§ Excerpt
▼

# AGESA code



## WojtasRed (Aug 24, 2008)

What`s AGESA code? 
It`s update for my Bios.


----------



## alexp999 (Aug 24, 2008)

"...The AMD Generic Encapsulated Software Architecture (AGESA) is a library of validated processor procedures designed to aid customers with 
quick adoption of AMD technology into their products...this agesa code was responsible at power-up, for changing the CPU "P-state" from Min P-state, (minimum frequency, reduced 
power consumption) to the maximum performance max P-state..." Source

Google is your friend. 

basically it just sounds like, they have updated the CPu code library, to maybe fix bugs and/or add more CPU's to the support list. (probably the latter)


----------



## WojtasRed (Aug 24, 2008)

What`s that means? 
From Min to the max P-state?


----------



## alexp999 (Aug 24, 2008)

WojtasRed said:


> What`s that means?
> From Min to the max P-state?



Its just basically a library or table , telling the bios how to control the CPU. different states, etc.
In terms of a bios update, like I said it just means they have probably added some more CPU's in the support list.


----------



## WojtasRed (Aug 24, 2008)

I see. I though there`s some more changes. Ok. Thank you


----------

▲

§ Provided data
▼

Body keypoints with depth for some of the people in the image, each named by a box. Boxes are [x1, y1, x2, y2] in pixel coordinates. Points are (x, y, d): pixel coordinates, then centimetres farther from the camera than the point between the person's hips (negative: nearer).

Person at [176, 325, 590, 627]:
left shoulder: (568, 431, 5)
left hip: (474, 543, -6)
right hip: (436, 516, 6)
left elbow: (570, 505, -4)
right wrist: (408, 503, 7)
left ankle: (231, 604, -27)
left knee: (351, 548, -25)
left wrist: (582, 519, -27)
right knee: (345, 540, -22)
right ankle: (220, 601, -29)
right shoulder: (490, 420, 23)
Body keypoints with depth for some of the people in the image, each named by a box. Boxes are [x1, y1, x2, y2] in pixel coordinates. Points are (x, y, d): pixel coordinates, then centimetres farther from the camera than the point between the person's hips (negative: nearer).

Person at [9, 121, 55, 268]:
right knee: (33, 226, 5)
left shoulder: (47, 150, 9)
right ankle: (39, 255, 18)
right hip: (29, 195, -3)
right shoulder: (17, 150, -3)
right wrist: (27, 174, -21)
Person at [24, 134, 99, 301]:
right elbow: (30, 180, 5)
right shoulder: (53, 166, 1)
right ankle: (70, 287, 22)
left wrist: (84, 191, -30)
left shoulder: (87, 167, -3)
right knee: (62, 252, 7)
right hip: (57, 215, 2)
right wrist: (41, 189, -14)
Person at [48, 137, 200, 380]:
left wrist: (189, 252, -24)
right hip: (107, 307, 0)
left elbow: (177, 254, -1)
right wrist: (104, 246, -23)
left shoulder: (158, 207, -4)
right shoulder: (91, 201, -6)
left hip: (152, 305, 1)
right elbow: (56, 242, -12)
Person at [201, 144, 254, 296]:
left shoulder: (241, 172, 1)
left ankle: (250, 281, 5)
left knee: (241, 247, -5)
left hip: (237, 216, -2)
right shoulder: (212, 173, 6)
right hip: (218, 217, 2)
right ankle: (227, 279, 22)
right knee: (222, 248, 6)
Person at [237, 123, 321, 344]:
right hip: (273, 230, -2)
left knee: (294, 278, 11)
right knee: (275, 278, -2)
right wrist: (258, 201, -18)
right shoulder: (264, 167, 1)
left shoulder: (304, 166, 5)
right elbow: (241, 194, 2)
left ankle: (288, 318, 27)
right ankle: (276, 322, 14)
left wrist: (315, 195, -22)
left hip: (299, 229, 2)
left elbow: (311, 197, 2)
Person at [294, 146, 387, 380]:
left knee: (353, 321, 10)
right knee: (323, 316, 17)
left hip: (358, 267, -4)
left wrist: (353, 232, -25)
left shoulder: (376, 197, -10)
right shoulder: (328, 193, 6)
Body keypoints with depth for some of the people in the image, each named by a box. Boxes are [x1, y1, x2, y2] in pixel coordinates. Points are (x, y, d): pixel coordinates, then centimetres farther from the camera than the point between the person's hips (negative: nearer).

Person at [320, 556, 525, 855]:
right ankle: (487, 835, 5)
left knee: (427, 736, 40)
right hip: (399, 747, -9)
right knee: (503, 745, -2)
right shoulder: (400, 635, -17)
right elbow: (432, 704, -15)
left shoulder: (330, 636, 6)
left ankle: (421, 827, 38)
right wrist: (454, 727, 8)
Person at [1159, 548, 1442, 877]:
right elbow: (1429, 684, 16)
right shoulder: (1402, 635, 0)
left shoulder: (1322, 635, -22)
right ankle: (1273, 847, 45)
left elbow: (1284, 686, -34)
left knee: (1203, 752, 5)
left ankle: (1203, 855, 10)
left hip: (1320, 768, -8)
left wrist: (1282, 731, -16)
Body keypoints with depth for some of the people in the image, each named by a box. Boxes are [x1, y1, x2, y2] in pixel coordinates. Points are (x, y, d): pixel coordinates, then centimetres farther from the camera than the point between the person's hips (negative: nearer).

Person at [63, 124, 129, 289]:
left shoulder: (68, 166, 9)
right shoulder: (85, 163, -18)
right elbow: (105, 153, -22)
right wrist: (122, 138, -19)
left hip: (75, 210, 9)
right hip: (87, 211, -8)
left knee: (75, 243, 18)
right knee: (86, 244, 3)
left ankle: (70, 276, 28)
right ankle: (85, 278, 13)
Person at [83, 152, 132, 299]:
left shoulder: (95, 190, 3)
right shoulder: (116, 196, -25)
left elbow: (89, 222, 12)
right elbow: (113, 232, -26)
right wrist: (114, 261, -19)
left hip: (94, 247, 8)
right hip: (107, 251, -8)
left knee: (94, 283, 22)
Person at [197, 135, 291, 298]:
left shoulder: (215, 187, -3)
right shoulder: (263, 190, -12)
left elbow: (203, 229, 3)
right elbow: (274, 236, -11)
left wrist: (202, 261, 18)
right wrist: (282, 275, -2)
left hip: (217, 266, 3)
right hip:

▲

§ Assignment
Reproduce the passage of the AGESA thread above from "Google is your" up to and including "(probably the latter)".

§ Answer for the task
Google is your friend. 

basically it just sounds like, they have updated the CPu code library, to maybe fix bugs and/or add more CPU's to the support list. (probably the latter)